* [Required action]
Answer these questions using the passage on the roommate study below.
1. How many first-year students were randomly assigned roommates?
2. Compared with males assigned to non-drinking roommates, how much lower on average was the GPA of males assigned to roommates who reported drinking in the year before college?
3. What could substance-free housing programs potentially do, according to the passage?

* [Passage shown]
::::::::

Details of the Intervention: 

This study examines a natural experiment in which students at a large state university were randomly assigned roommates through a lottery system. Students at this university had performed well in high school, achieving an average aptitude test score of around the 90th percentile of the national average. While the population had slightly above average student alcohol consumption, the university was never listed as a top twenty party school.

A set of 1,357 first year students were assigned roommates randomly, and a second set, who had requested their roommate specifically, was used for comparison. Entering students completed a survey which asked whether they undertook certain activities such as alcohol use, and a second survey was completed later that school year.

Results and Policy Lessons: 

While females’ grade point averages (GPAs) were not affected by their roommate’s drinking prior to college, on average, males assigned to roommates who reported drinking in the year prior to entering college had a one quarter-point lower GPA than those assigned to non-drinking roommates. Roommates’ drinking greatly reduced the lower tail of the GPA distribution, somewhat decreased the median GPA, and had a small negative impact on the upper tail of GPA distribution. Among males, having a roommate who drinks occasionally reduces the lower 10th percentile of GPA by a half a point. For males who themselves drank prior to college, assignment to a roommate who drank frequently prior to college reduced GPA even more significantly, by two-thirds of a point.

The effect of an initial assignment to a drinking roommate persists and possibly even grows over time, revealing much about preference formation and subsequent future behavior in this case. Since students who drink frequently are particularly influenced by frequent-drinking roommates, substance-free housing programs could potentially lower average GPA across the student body by segregating drinkers and reinforcing their behavior.

::::::::

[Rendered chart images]
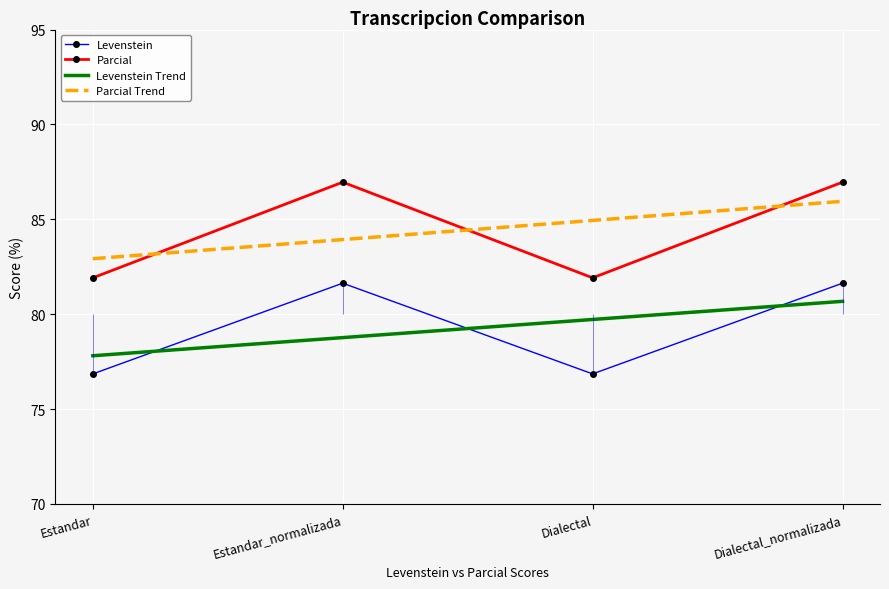

What is the label of the 4th point from the left?

Dialectal_normalizada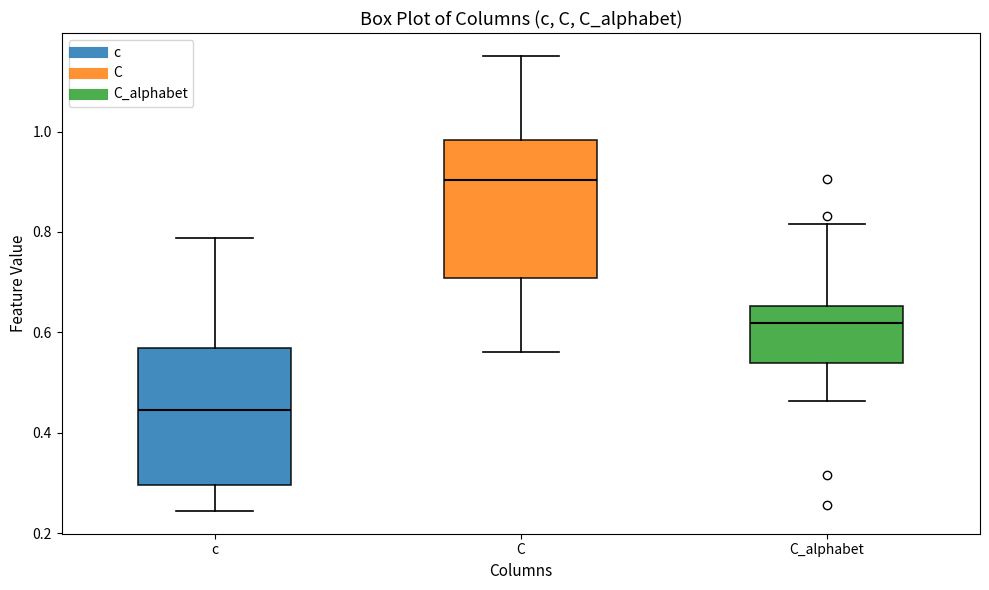

Where does the lower whisker of the box for C_alphabet end on the y-axis? The values are not printed on the chart, so give them approximately, as read against the axis.

0.46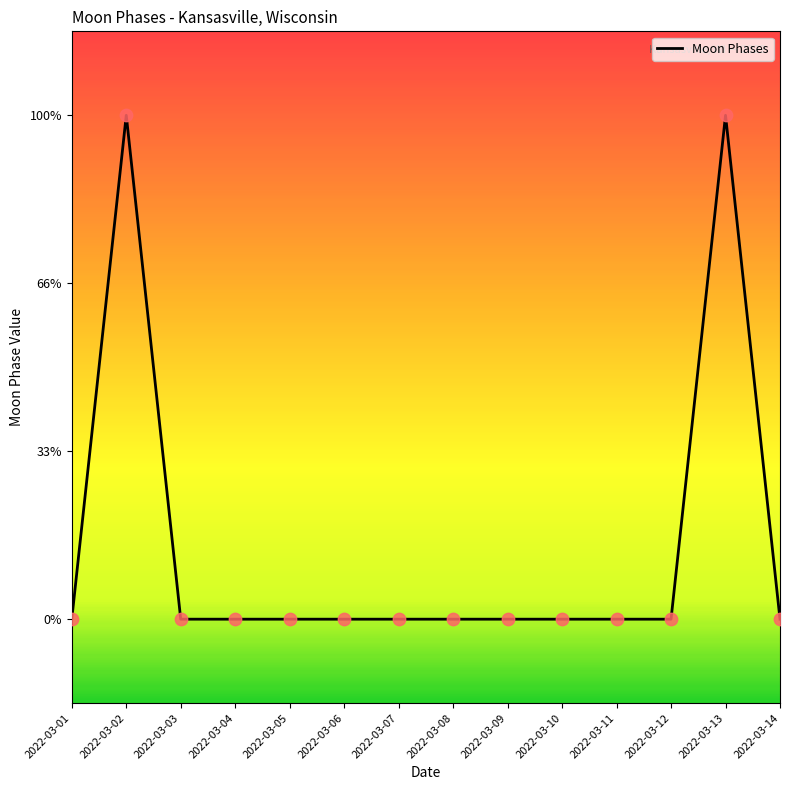

What is the change in value from 2022-03-01 to 2022-03-13?

+3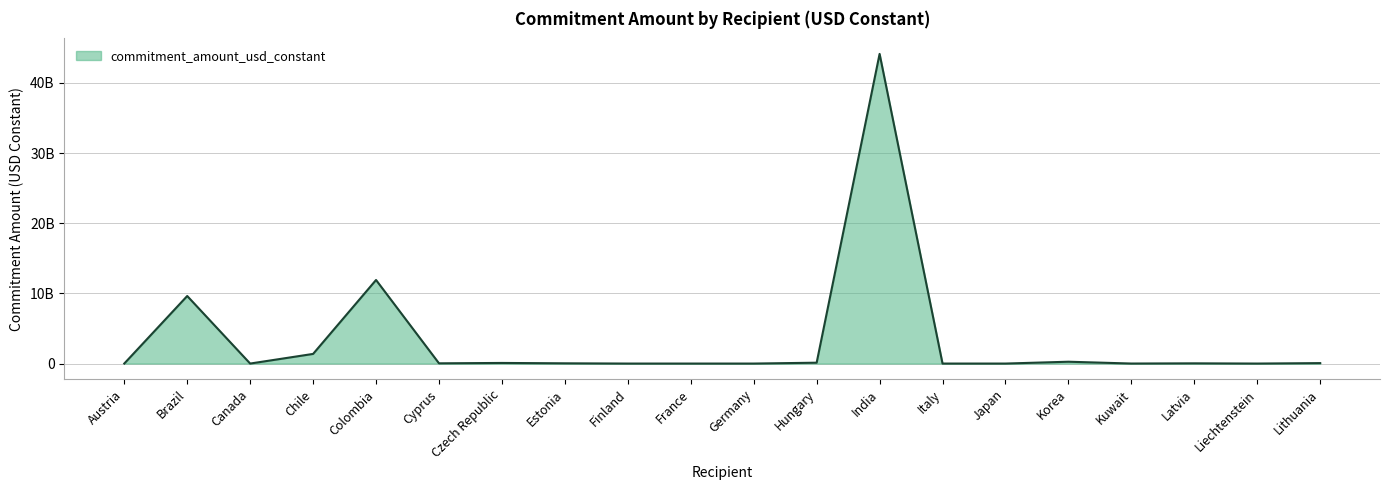

Rank the categories by value from lowest to highest.

France, Italy, Canada, Germany, Finland, Liechtenstein, Japan, Austria, Kuwait, Latvia, Cyprus, Estonia, Lithuania, Czech Republic, Hungary, Korea, Chile, Brazil, Colombia, India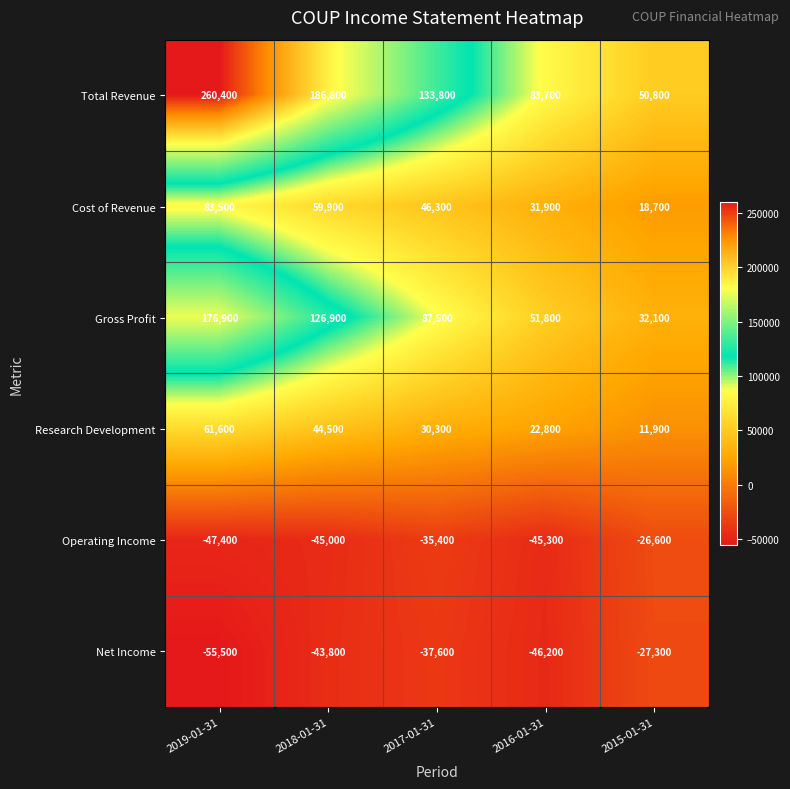

Reading left to right, extract all data points from this chart.

Total Revenue: 260400	186800	133800	83700	50800
Cost of Revenue: 83500	59900	46300	31900	18700
Gross Profit: 176900	126900	87500	51800	32100
Research Development: 61600	44500	30300	22800	11900
Operating Income: -47400	-45000	-35400	-45300	-26600
Net Income: -55500	-43800	-37600	-46200	-27300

::::::::

* [Task result]
1. 1,357
2. One quarter-point lower
3. They could lower average GPA across the student body by segregating drinkers and reinforcing their behavior.